Wednesday, August 13, 2008

Run 19 and Rest

Run 19 was last Friday afternoon, and it was what now is a fairly typical 3 miler for me, from the aprtment, around the central park resevoir and back again, taking around 35 minutes. I dislike Friday afternoon runs. With an after-work run on Friday I can squeeze in my miles all during the work week and skip the weekends, which is convenient when the FreeArtists are upstate and the agenda is focused on other things. But by Fri afternoon I'm pooped out, and would rather lie on the couch and watch the news than run. The impulse to lie on the couch is what I'm fighting, of course, and so I run on Fridays.
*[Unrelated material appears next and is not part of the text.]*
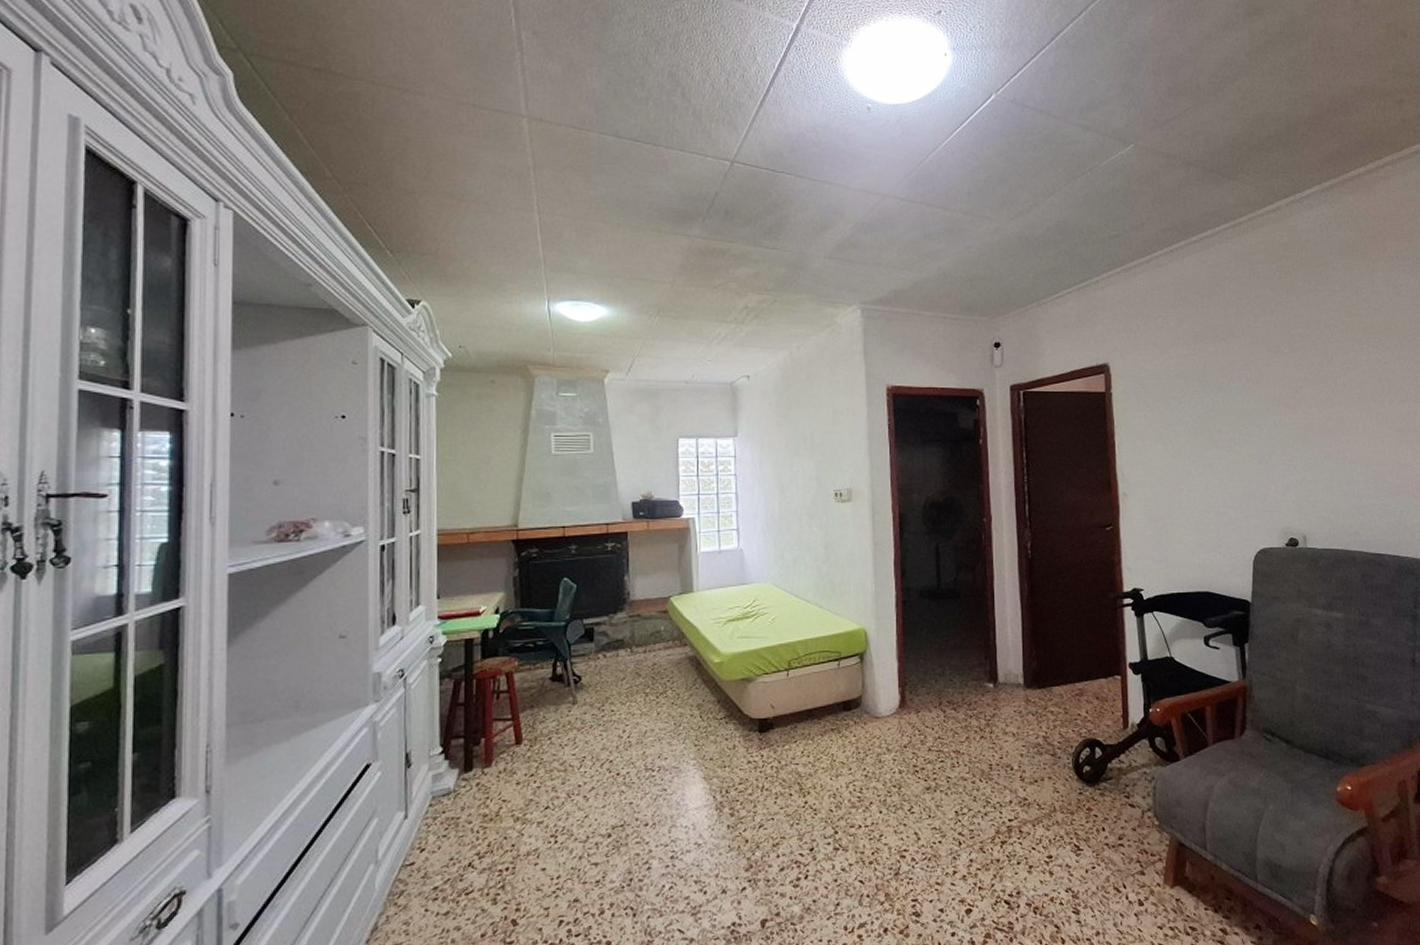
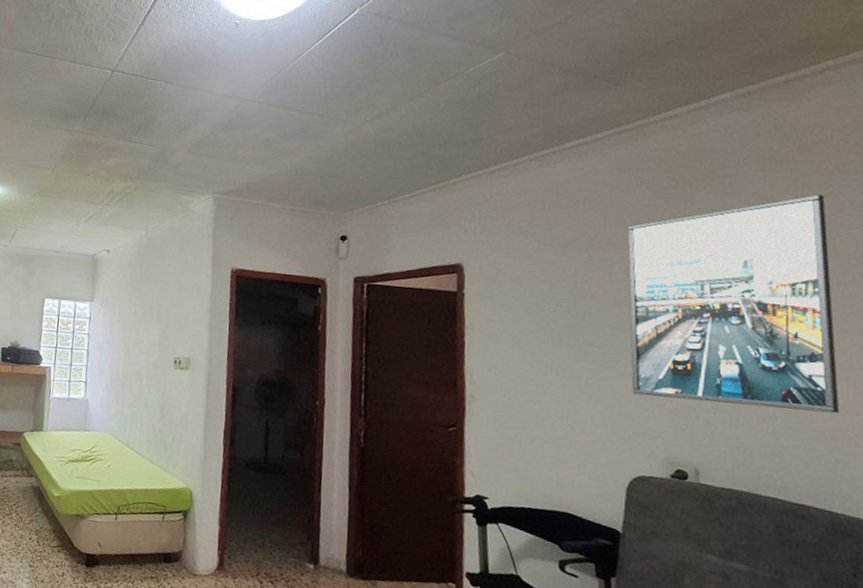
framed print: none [1244,278,1403,475] -> present [627,193,840,414]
I came down with a nasty head cold over the weekend and had to fly on Mon, Tues, and so haven't run since then. I feel good for the rest.
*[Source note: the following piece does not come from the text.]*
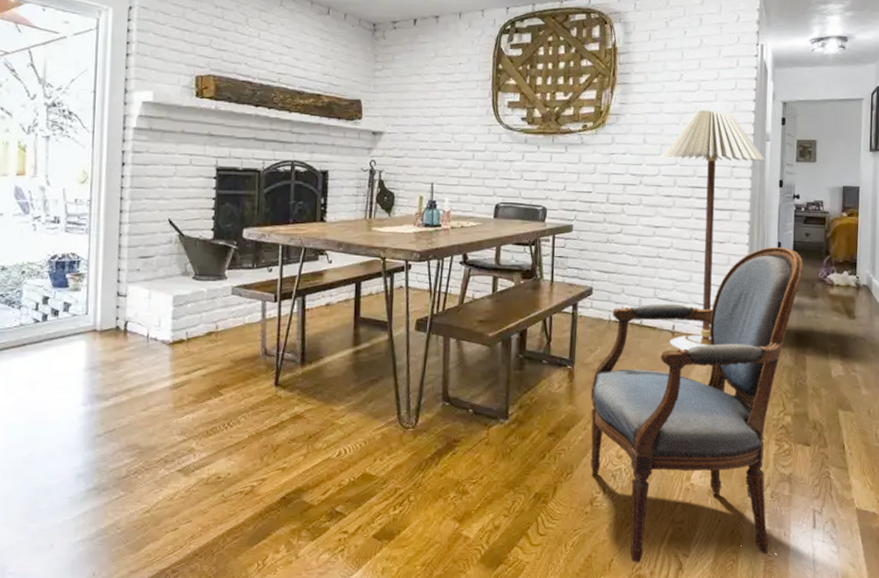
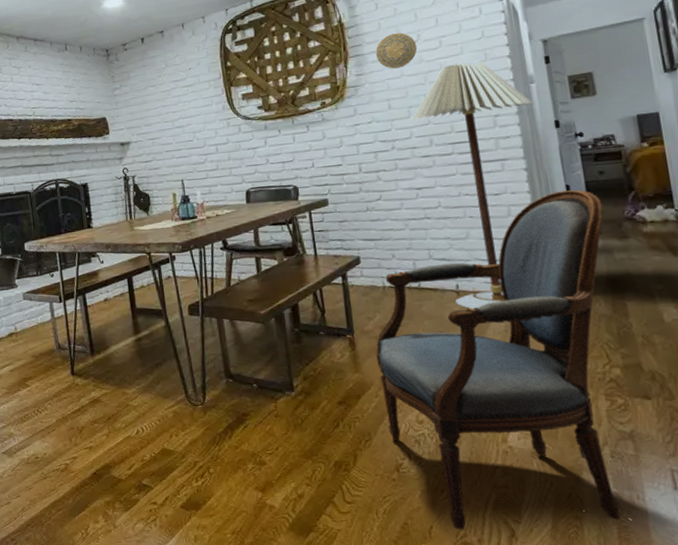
decorative plate: none [641,68,679,104] -> present [376,32,418,69]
Mrs. FA and I are running the Susan G. Komen for the Cure 5K in September. As I'm running the distance now in ~35 minutes, I'm aiming to run it sub-30.

3 comments:

Agricola said...

I was thinking about this on my run too. If you've been doing 35 minute 3 miles and you want to run a sub 30 5K I'd recommend going out and doing a run in which you do at least one mile at race pace -- just to get a feel for that pace.

I'm not saying it can't be done -- but shaving 5:01 in 5K is a bunch of time to take off -- but you've got time to train, and adrenaline is a factor when runnin races with lots of people around so that will help too. Also, adrenaline boosts stick around for 5Ks -- it's an amazing compound.

When you line up in the park there will be sections of the start chute with mins/mi paces, 8, 9, 10. Line up near the front of the 10s and let it rip.

VT Runner said...

Yup, I agree that it's important to feel the speed at least once before the race.

And don't underestimate the power of adrenaline. You'll rip it up. I think you'll surprise yourself in a good way.

Steve DiMattia said...

I had not given much thought to whether shaving off 5 would be a significant achievement, 30 just seemed like a nice round number. Of course I trust your recommendation on this, and will try one mile at race pace and see how it goes.